Exercise objective
The records that follow need to be output exactly as they are.

Extracted records
[Start of Attachment]

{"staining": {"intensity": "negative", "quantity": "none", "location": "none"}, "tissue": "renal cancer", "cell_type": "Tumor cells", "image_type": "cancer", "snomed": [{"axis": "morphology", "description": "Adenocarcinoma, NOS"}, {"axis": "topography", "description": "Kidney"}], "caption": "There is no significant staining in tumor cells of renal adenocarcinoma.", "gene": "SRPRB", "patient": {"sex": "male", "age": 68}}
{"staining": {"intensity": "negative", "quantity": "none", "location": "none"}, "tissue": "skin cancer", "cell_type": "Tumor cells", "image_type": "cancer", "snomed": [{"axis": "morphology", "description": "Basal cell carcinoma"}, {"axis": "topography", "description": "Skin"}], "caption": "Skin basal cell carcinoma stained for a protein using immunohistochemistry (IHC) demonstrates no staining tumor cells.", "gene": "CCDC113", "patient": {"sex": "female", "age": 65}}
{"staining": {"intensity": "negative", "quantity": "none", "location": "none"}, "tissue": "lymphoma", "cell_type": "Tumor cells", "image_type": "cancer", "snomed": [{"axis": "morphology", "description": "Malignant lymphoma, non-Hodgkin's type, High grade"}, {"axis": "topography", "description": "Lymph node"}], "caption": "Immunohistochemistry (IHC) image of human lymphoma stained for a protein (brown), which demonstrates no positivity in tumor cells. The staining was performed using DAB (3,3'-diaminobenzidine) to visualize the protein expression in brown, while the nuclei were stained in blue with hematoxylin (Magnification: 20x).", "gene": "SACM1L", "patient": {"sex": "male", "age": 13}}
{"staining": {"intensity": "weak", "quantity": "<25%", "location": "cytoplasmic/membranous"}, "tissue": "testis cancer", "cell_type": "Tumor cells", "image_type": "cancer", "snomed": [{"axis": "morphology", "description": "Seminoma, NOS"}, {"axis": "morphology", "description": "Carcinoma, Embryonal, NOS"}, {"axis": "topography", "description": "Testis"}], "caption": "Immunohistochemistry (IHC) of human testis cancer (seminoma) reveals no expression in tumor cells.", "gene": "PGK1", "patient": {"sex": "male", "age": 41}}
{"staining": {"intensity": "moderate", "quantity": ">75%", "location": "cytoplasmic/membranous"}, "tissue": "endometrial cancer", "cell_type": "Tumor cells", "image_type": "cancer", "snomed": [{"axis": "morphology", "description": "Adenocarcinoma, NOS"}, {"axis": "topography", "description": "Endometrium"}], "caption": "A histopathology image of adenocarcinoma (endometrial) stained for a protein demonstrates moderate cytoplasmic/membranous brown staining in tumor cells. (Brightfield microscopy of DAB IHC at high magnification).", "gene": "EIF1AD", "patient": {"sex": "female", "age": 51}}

[End of Attachment]

Answer to the problem
{"staining": {"intensity": "negative", "quantity": "none", "location": "none"}, "tissue": "renal cancer", "cell_type": "Tumor cells", "image_type": "cancer", "snomed": [{"axis": "morphology", "description": "Adenocarcinoma, NOS"}, {"axis": "topography", "description": "Kidney"}], "caption": "There is no significant staining in tumor cells of renal adenocarcinoma.", "gene": "SRPRB", "patient": {"sex": "male", "age": 68}}
{"staining": {"intensity": "negative", "quantity": "none", "location": "none"}, "tissue": "skin cancer", "cell_type": "Tumor cells", "image_type": "cancer", "snomed": [{"axis": "morphology", "description": "Basal cell carcinoma"}, {"axis": "topography", "description": "Skin"}], "caption": "Skin basal cell carcinoma stained for a protein using immunohistochemistry (IHC) demonstrates no staining tumor cells.", "gene": "CCDC113", "patient": {"sex": "female", "age": 65}}
{"staining": {"intensity": "negative", "quantity": "none", "location": "none"}, "tissue": "lymphoma", "cell_type": "Tumor cells", "image_type": "cancer", "snomed": [{"axis": "morphology", "description": "Malignant lymphoma, non-Hodgkin's type, High grade"}, {"axis": "topography", "description": "Lymph node"}], "caption": "Immunohistochemistry (IHC) image of human lymphoma stained for a protein (brown), which demonstrates no positivity in tumor cells. The staining was performed using DAB (3,3'-diaminobenzidine) to visualize the protein expression in brown, while the nuclei were stained in blue with hematoxylin (Magnification: 20x).", "gene": "SACM1L", "patient": {"sex": "male", "age": 13}}
{"staining": {"intensity": "weak", "quantity": "<25%", "location": "cytoplasmic/membranous"}, "tissue": "testis cancer", "cell_type": "Tumor cells", "image_type": "cancer", "snomed": [{"axis": "morphology", "description": "Seminoma, NOS"}, {"axis": "morphology", "description": "Carcinoma, Embryonal, NOS"}, {"axis": "topography", "description": "Testis"}], "caption": "Immunohistochemistry (IHC) of human testis cancer (seminoma) reveals no expression in tumor cells.", "gene": "PGK1", "patient": {"sex": "male", "age": 41}}
{"staining": {"intensity": "moderate", "quantity": ">75%", "location": "cytoplasmic/membranous"}, "tissue": "endometrial cancer", "cell_type": "Tumor cells", "image_type": "cancer", "snomed": [{"axis": "morphology", "description": "Adenocarcinoma, NOS"}, {"axis": "topography", "description": "Endometrium"}], "caption": "A histopathology image of adenocarcinoma (endometrial) stained for a protein demonstrates moderate cytoplasmic/membranous brown staining in tumor cells. (Brightfield microscopy of DAB IHC at high magnification).", "gene": "EIF1AD", "patient": {"sex": "female", "age": 51}}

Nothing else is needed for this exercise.